== TEXTO PARA LEITURA

O acesso aos exames de rastreamento do câncer de mama no Brasil parece ser influenciado pelas desigualdades sociais. Nas Regiões Norte, Nordeste e Centro-Oeste do país, onde essas desigualdades são mais evidentes, menor tem sido esse acesso6.

 

No presente estudo, objetiva-se analisar indicadores de rastreamento de câncer de mama a partir dos registros de mamografias realizadas em mulheres brasileiras, no período de junho de 2009 a julho de 2015. Pretende-se visibilizar esses indicadores por todo o período de vigência do Sismama no Brasil.

 

 

MÉTODO

Foi realizado um estudo transversal, descritivo, que analisou dados dos registros de exames de mamografia efetuados pelo SUS em mulheres brasileiras, no período de junho de 2009 a julho de 2015. Os dados foram coletados do Sismama12.

====
== DADOS DO EXERCÍCIO

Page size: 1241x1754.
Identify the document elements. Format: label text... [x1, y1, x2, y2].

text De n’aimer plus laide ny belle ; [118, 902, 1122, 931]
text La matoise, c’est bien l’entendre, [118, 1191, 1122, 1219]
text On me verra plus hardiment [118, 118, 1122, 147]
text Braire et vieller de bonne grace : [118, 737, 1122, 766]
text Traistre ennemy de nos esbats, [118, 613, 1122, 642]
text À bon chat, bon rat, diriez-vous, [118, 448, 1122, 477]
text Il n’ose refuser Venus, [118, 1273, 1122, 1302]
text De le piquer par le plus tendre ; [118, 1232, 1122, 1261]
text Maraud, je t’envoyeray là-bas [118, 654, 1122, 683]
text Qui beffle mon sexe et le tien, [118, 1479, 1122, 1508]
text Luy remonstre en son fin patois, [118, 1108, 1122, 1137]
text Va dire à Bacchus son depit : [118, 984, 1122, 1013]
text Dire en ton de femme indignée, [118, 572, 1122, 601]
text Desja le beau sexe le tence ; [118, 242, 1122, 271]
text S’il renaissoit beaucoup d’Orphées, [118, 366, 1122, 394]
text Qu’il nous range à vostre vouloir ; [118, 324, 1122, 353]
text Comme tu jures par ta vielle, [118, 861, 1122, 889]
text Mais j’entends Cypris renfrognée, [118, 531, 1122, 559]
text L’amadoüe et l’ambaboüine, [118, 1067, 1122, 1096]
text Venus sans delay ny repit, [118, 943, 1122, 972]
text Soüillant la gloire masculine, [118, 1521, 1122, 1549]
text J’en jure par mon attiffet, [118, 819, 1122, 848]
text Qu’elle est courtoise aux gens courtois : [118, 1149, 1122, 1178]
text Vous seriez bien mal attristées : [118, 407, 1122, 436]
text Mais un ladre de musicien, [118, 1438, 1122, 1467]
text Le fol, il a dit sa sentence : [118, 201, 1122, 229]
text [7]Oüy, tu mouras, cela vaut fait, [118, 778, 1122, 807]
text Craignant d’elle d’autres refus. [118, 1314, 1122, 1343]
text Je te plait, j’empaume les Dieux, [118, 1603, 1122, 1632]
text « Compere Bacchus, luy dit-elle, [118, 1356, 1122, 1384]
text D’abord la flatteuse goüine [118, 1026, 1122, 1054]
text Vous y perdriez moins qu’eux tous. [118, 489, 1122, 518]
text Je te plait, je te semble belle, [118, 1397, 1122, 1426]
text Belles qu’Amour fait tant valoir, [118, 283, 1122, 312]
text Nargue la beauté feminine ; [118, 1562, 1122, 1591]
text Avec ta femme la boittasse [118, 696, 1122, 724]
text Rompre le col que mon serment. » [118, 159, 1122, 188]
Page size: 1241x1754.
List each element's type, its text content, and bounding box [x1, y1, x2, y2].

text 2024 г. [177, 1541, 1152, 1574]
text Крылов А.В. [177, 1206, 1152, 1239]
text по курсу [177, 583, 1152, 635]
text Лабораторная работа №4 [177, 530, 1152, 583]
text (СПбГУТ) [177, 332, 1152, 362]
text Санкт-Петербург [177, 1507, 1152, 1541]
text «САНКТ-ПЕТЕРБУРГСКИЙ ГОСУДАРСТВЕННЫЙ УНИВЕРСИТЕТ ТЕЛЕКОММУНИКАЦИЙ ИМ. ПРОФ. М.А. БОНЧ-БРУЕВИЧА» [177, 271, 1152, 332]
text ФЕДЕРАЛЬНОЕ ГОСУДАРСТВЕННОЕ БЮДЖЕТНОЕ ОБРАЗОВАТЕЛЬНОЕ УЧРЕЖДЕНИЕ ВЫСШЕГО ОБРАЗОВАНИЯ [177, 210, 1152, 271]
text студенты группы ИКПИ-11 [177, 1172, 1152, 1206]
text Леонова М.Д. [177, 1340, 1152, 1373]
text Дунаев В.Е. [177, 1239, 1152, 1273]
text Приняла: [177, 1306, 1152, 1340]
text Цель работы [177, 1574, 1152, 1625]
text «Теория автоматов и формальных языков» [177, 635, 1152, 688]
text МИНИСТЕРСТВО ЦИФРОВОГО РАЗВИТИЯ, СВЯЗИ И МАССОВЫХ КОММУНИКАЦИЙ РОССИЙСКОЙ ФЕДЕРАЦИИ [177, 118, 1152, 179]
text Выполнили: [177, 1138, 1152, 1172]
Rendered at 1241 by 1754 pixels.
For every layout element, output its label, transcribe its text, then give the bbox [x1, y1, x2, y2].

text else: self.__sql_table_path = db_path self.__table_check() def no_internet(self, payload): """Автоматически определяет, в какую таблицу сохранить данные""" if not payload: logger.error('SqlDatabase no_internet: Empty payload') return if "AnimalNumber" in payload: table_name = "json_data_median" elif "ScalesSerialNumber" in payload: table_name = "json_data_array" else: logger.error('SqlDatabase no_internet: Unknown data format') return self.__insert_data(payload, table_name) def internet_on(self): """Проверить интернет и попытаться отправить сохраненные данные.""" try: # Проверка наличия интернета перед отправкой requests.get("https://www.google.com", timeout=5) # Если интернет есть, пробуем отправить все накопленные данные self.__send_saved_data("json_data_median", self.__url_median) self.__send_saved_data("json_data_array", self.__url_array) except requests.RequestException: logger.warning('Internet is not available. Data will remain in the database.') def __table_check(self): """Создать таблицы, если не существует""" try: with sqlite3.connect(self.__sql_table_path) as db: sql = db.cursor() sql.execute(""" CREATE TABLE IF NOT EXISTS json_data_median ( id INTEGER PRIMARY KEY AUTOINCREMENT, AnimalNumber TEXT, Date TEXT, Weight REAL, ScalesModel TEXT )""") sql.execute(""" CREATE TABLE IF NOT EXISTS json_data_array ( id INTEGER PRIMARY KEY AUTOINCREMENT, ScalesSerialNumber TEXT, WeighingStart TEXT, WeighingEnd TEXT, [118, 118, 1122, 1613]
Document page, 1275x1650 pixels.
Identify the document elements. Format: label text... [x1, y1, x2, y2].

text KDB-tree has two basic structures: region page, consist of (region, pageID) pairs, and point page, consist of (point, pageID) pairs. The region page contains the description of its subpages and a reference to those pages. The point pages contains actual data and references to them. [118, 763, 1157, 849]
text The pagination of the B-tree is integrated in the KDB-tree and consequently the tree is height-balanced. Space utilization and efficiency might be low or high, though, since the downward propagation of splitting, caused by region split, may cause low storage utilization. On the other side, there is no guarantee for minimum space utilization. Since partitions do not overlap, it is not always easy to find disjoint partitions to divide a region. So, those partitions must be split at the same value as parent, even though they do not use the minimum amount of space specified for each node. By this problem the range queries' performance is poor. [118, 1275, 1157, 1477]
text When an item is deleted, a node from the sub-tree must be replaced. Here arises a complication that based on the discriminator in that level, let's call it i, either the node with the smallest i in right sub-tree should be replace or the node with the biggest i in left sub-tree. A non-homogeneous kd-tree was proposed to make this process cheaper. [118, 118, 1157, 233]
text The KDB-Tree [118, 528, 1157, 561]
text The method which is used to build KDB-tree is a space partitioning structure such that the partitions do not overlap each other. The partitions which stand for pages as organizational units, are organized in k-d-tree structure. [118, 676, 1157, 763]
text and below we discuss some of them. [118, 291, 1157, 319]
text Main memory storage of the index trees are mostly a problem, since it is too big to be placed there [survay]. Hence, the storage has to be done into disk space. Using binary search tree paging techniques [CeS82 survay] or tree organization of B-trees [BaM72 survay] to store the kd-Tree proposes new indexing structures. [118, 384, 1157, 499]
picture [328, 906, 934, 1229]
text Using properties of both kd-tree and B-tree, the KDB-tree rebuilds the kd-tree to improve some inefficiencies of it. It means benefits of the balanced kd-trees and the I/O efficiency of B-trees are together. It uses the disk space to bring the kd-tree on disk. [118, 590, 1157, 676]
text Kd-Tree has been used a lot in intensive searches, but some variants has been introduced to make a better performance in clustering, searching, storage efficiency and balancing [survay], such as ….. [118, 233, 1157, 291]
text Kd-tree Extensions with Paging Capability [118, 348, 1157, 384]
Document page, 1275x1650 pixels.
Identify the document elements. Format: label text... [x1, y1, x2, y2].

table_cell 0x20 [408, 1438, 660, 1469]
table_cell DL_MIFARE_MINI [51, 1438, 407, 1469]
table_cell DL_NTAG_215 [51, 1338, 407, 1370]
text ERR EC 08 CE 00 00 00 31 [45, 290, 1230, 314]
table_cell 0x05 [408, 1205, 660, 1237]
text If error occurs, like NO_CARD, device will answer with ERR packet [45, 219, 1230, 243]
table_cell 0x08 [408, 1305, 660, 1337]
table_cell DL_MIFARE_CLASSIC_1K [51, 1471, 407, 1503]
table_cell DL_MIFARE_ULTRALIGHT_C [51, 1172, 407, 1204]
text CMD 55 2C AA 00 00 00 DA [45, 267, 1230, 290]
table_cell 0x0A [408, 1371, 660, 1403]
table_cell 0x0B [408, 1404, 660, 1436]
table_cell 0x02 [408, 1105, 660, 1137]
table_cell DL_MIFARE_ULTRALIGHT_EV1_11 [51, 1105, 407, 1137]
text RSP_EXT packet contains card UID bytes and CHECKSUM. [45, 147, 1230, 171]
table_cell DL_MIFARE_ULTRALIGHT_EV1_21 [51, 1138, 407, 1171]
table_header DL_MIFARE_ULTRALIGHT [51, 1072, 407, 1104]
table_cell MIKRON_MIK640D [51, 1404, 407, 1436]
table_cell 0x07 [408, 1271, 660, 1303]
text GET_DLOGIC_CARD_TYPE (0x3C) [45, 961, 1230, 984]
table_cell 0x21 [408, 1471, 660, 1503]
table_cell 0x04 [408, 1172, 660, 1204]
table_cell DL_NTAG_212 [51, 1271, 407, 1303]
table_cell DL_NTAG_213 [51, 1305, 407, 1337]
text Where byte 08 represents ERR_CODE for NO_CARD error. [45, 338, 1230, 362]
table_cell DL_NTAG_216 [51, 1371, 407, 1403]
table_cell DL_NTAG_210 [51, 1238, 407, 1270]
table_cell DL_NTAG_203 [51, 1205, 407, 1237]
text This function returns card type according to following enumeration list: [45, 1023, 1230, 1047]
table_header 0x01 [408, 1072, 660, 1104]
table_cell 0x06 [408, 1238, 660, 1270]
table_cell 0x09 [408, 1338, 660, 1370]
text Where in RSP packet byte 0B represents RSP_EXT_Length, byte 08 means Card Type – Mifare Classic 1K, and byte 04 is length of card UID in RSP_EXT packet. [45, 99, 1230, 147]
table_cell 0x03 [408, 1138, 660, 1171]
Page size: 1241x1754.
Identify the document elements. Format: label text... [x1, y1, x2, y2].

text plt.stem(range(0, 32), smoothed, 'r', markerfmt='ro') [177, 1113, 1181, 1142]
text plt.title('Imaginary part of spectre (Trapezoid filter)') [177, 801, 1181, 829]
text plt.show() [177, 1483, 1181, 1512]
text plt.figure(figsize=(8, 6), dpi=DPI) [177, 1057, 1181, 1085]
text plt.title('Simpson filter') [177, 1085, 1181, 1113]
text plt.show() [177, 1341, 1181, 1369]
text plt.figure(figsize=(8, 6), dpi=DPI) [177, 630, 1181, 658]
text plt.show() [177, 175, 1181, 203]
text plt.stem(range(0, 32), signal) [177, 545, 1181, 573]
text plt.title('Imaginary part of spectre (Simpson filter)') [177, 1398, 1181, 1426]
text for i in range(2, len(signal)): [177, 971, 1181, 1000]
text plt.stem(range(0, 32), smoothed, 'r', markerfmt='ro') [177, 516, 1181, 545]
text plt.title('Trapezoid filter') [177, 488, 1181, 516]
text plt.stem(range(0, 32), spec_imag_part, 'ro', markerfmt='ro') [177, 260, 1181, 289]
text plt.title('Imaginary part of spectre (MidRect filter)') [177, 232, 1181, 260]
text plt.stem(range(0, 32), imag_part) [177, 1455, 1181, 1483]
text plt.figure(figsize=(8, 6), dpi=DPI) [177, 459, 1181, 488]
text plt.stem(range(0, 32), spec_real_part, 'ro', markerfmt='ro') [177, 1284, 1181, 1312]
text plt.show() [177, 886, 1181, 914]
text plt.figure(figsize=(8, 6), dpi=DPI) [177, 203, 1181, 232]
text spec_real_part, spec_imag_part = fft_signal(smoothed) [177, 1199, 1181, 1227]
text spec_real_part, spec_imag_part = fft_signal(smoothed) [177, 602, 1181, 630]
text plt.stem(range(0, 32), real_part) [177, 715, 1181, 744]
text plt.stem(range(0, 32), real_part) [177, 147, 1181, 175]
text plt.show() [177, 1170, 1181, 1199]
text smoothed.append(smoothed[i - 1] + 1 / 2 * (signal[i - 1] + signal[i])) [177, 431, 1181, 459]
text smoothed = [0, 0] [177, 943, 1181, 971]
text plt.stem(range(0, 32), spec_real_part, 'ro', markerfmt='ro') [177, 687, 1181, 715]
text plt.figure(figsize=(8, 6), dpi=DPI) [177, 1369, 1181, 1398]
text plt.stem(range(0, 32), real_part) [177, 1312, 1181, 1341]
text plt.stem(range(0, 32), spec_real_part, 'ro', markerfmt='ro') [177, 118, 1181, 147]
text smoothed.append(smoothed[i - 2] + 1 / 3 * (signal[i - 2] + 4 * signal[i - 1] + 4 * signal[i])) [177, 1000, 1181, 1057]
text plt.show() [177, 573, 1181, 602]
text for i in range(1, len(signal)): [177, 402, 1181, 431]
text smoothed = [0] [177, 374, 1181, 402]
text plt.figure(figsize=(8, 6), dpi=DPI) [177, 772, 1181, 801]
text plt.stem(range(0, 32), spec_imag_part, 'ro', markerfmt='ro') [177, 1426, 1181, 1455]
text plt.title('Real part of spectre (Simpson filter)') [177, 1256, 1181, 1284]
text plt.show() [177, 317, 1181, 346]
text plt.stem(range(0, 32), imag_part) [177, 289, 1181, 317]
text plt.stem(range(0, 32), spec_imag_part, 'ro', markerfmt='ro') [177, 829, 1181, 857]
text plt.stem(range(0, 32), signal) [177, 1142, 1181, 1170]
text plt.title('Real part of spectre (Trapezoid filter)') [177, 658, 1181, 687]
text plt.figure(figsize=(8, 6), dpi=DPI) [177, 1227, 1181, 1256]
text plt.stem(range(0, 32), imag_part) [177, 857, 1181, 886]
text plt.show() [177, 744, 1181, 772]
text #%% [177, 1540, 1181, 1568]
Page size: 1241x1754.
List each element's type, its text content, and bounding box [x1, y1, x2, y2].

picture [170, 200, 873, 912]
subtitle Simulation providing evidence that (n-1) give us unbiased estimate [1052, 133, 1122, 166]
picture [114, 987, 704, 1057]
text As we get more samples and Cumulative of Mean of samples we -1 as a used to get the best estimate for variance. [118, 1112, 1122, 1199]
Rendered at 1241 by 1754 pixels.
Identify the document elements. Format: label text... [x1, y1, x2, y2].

====

## INSTRUÇÕES DA TAREFA
Retome o texto sobre o rastreamento do câncer de mama no Brasil e dê continuidade a ele a partir da última frase.

## RESPOSTA
O Sismama objetiva monitorar o processo de rastreamento, o diagnóstico, o tratamento e a qualidade dos exames realizados na rede do SUS13,14. Trata-se de um subsistema do Sistema de Informação Ambulatorial do SUS (SIA/SUS) que possibilita a análise de indicadores que têm impacto direto na gestão e no planejamento das intervenções necessárias para as adequações tanto na oferta e qualificação dos serviços quanto na capacitação da equipe envolvida e na melhoria dos processos de trabalho14. A partir de 2013, o Sismama foi gradualmente substituído pelo Sistema de Informação do Câncer (Siscan), que unificou, em plataforma web, o Sistema de Informação do Câncer do Colo do Útero (Siscolo) e o Sismama15.

 

Foram incluídos na análise os registros de todos os exames de mamografia realizados na população feminina brasileira, registrados no Sismama, e excluídos os que foram efetuados em homens e classificados como registro inconsistente. Foram trabalhadas as seguintes variáveis dos registros dos exames de mamografias: 1) indicação clínica (rastreamento, quando realizada em mulheres assintomáticas, e diagnóstica, quando realizada em pacientes com sinais e/ou sintomas de câncer de mama); 2) rastreamento realizado na faixa etária de 50 a 69 anos; 3) risco elevado de câncer de mama (no grupo de mulheres de 35 a 49 anos com histórico familiar de câncer de mama); e 4) presença de nódulo palpável (maior que 20 mm) identificado em mamografias de rastreamento (MMGr).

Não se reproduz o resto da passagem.